2-mill levy passes 1st hurdle for Nov. ballot

WAUSEON - Fulton County commissioners unanimously took the first step yesterday toward putting a new 2-mill continuing levy for the Fulton County Board of Mental Retardation and Developmental Disabilities on the November ballot.

Commissioners are expected next week to consider the final step of putting the issue on the ballot as the disabilities board requested.

If approved, the levy should allow the board to help at least half of the 41 adults on its waiting list to move out of their family home and into an apartment, said Peggy Hooyenga, community services director for the disabilities board.

The board sends workers to help such disabled adults - there are approximately 40 in the county who now live alone or with roommates - with tasks such as budgeting their money, paying their bills, and shopping. Depending on the severity of their disability, the board also provides workers who help with laundry, cleaning, cooking, and around-the-clock supervision.

Such services typically cost the board $10,000 to $70,000 per person annually depending on the severity of the person's disability, Ms. Hooyenga said. Of that cost, the federal government pays about 60 percent and county taxpayers cover about 40 percent. The Ohio Department of Mental Retardation and Developmental Disabilities contributes to that local share for a few disabled adults.

Those costs do not include rent, utilities, or food, which disabled adults typically cover with a combination of Social Security Disability or similar government payments and their work earnings.

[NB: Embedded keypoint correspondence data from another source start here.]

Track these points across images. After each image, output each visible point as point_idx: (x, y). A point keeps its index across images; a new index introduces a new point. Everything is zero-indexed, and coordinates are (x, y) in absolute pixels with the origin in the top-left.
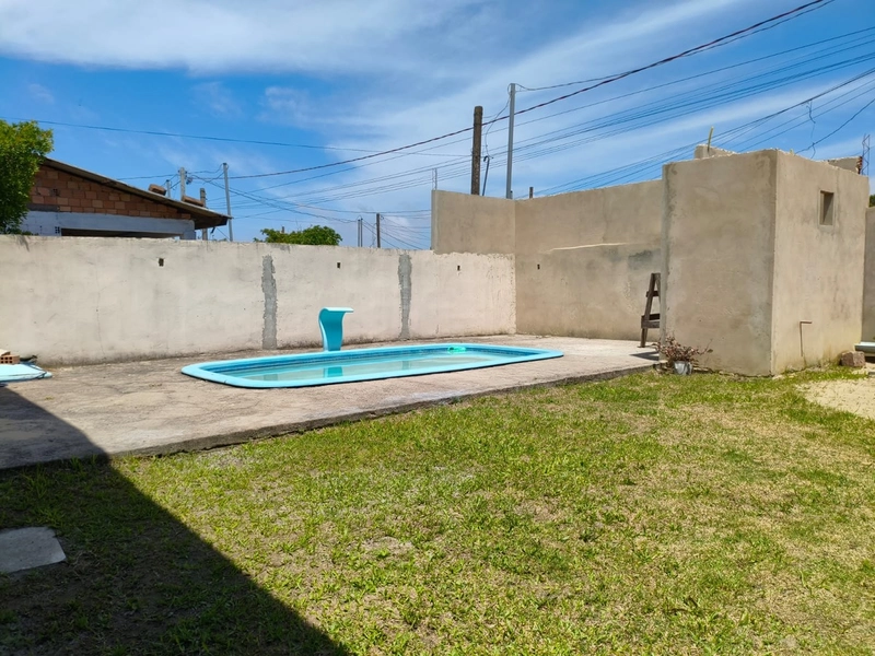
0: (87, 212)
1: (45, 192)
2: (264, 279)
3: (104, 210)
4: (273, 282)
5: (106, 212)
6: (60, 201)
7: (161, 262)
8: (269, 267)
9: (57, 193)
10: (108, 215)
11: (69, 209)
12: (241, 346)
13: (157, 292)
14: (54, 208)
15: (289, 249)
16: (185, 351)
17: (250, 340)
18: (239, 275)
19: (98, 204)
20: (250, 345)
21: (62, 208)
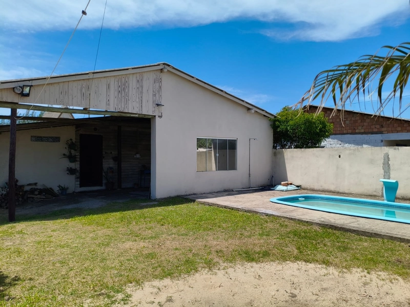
0: (394, 133)
1: (378, 126)
2: (384, 164)
3: (402, 131)
4: (389, 165)
5: (402, 132)
6: (383, 129)
7: (340, 156)
8: (387, 158)
9: (382, 126)
10: (403, 133)
11: (387, 132)
12: (371, 194)
13: (337, 168)
14: (381, 133)
15: (398, 149)
16: (346, 192)
17: (375, 191)
18: (372, 162)
19: (399, 129)
20: (375, 193)
21: (384, 132)
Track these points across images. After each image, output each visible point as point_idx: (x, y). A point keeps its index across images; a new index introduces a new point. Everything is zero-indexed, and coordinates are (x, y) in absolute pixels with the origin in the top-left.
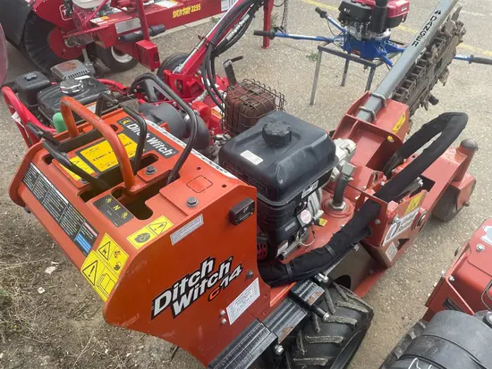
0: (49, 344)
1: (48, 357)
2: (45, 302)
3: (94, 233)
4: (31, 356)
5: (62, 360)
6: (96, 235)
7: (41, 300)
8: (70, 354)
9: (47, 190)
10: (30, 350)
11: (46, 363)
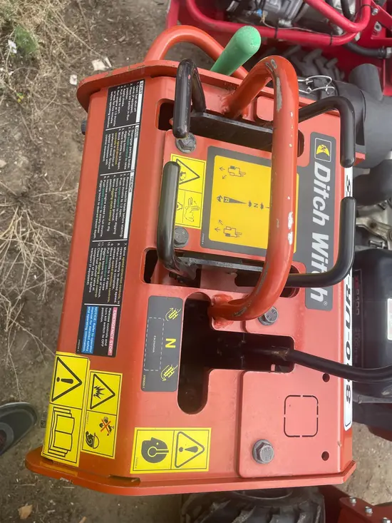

Some disabled adults have been on a waiting list to move out of their family home for more than a decade.

If the new 2-mill levy passes, it will bring in $707,000 more than the board receives from county taxpayers now.

The levy would cost the owners of a $100,000, owner-occupied house - who now pay $90 a year in disabilities board taxes - an additional $26 a year.

That increase in collections and taxes is lower than it would be otherwise because of a board promise that if its proposed levy passes, it would cease collections on a 0.5-mill continuing levy that brings in $278,210 a year at an annual cost of $7.72 to such a homeowner.